Before joining Al Tamimi, Andrew was Legal Counsel at the (English) Football Association, primarily focussed on regulatory matters, dispute resolution and risk management. Highlights included re-drafting the FA Rulebook, acting as the Secretariat for the FA Rule K arbitration process and handling a number of cases heard by the UEFA Disciplinary Committee, the FIFA Disciplinary Committee and the Court of Arbitration for Sport.
Prior to that, Andrew trained and qualified at a large European law firm in London, where he gained further experience advising football, rugby, horseracing and boxing clients on regulatory, corruption and anti-doping matters. Andrew also spent six months working on the landmark inquests into the Hillsborough stadium disaster.
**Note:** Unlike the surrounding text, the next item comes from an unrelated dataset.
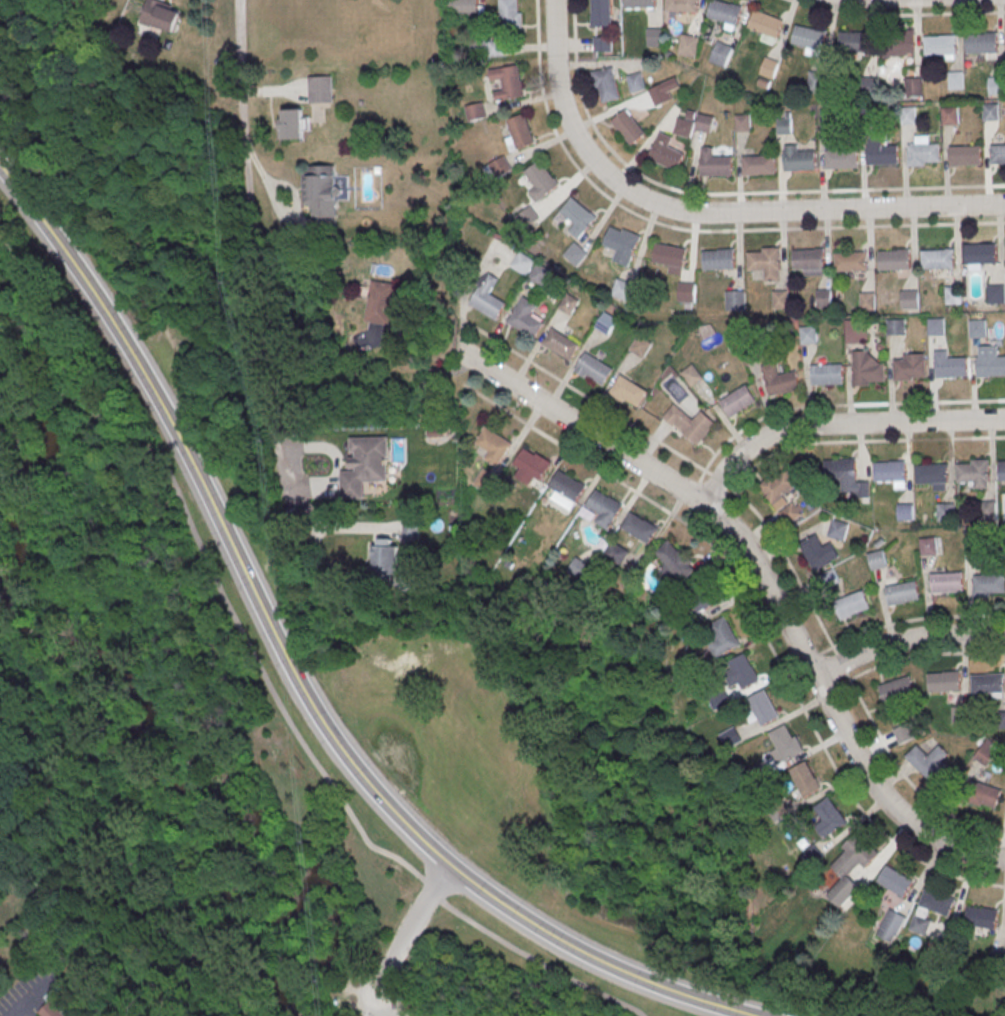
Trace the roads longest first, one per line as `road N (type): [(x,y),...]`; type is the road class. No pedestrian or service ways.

Shiraz is a UK qualified lawyer with over 15 years of international tax experience. Prior to joining Al Tamimi, he was the global head of tax at a leading multinational where he was responsible for the tax affairs in over 100 countries. He has also worked for a top international law firm in the UK and big 4 firms in both the UK and the Middle East.
Shiraz specialises in advising on international tax structuring and tax aspects of cross border M&A, private equity, structured finance, Islamic finance and real estate transactions. He has in-depth knowledge and expertise across all taxes including corporate tax, withholding taxes and VAT in a wide range of industry sectors. He has particular expertise in advising multinational corporations on structuring their investments and operations into the region and financial institutions, sovereign wealth funds, real estate investment companies, family offices and private equity groups based in the region on their international investments.
Shiraz regularly speaks at conferences and seminars on international tax issues and has been involved in advising governments on the drafting of tax laws.